Retype the lines below exactly, but only those from the line that has "middle pip: (927, 618)" through the line that has "index dip: (16, 75)". Omit every picture.

> Supplied data
★ ★ ★ ★ ★

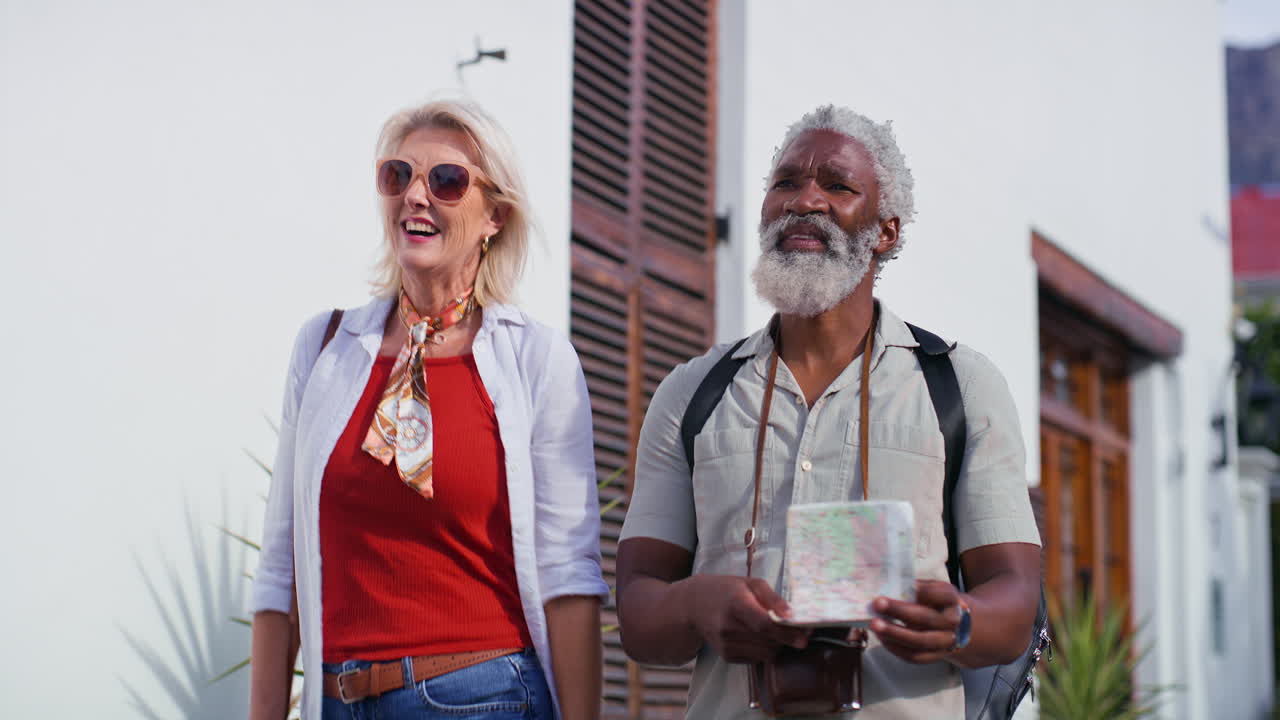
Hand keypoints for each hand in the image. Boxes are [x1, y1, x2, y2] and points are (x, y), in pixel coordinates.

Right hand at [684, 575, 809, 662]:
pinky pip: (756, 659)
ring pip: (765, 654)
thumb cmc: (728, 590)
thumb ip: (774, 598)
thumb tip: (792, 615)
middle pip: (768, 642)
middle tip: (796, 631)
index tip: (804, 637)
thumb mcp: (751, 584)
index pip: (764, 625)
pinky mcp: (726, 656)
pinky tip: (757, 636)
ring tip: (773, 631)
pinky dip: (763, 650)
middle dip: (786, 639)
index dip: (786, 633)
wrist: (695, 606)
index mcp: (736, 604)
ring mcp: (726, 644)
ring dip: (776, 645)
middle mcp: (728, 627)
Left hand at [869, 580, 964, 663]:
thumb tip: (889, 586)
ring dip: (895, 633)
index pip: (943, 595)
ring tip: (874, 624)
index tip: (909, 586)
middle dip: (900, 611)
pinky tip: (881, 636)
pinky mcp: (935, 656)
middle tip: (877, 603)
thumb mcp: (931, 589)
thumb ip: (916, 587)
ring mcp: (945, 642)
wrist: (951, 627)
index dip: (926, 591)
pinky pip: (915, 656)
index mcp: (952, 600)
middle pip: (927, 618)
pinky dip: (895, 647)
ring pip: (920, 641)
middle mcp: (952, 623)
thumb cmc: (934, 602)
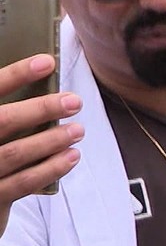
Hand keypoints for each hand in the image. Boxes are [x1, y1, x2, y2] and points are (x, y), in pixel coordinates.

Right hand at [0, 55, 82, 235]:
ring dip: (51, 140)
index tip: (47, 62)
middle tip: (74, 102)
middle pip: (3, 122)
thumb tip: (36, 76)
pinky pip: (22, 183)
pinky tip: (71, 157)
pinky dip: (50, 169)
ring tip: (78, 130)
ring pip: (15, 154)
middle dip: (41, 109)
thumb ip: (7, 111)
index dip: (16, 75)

★ ★ ★ ★ ★

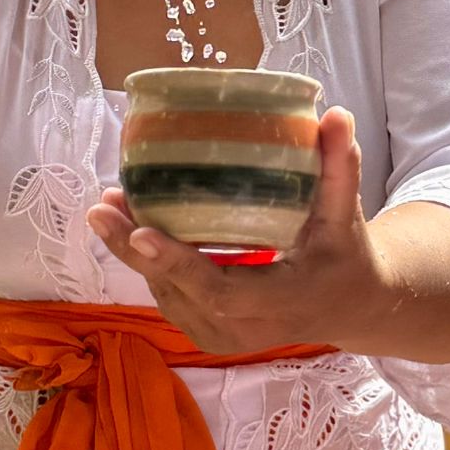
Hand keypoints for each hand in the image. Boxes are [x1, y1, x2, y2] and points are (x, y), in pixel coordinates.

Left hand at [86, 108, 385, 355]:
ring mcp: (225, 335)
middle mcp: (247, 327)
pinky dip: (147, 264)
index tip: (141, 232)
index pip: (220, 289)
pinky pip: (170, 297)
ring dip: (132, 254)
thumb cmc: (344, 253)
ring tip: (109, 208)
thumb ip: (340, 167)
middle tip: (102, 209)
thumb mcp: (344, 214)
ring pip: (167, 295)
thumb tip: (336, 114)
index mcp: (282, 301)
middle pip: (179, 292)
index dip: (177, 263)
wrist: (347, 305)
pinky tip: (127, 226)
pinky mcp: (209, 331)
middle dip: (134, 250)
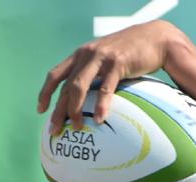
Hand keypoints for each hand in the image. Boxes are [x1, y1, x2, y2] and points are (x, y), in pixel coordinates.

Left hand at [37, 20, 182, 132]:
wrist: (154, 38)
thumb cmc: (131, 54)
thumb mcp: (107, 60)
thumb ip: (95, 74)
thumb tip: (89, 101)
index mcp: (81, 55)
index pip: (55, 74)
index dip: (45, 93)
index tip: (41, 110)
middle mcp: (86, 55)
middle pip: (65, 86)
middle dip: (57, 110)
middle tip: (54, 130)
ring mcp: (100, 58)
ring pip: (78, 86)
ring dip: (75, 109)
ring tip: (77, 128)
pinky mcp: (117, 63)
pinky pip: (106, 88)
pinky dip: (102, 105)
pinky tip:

★ ★ ★ ★ ★

> Task solution
middle pip: (927, 618)
pinky dip: (895, 647)
ring pip: (920, 641)
middle mcp: (952, 623)
thumb cmc: (934, 602)
Hand keypoints for each hand in the image. Boxes are [x1, y1, x2, y2] and points are (x, y), in pixel coordinates.

Right hand at [0, 55, 82, 235]:
ring dip: (51, 140)
index tip: (47, 62)
middle tip: (74, 102)
middle pip: (3, 122)
thumb tip: (36, 76)
pinky pip: (22, 183)
pinky tip: (71, 157)
pinky dip: (50, 169)
ring tip: (78, 130)
ring pip: (15, 154)
middle dip: (41, 109)
thumb ip: (7, 111)
index dip: (16, 75)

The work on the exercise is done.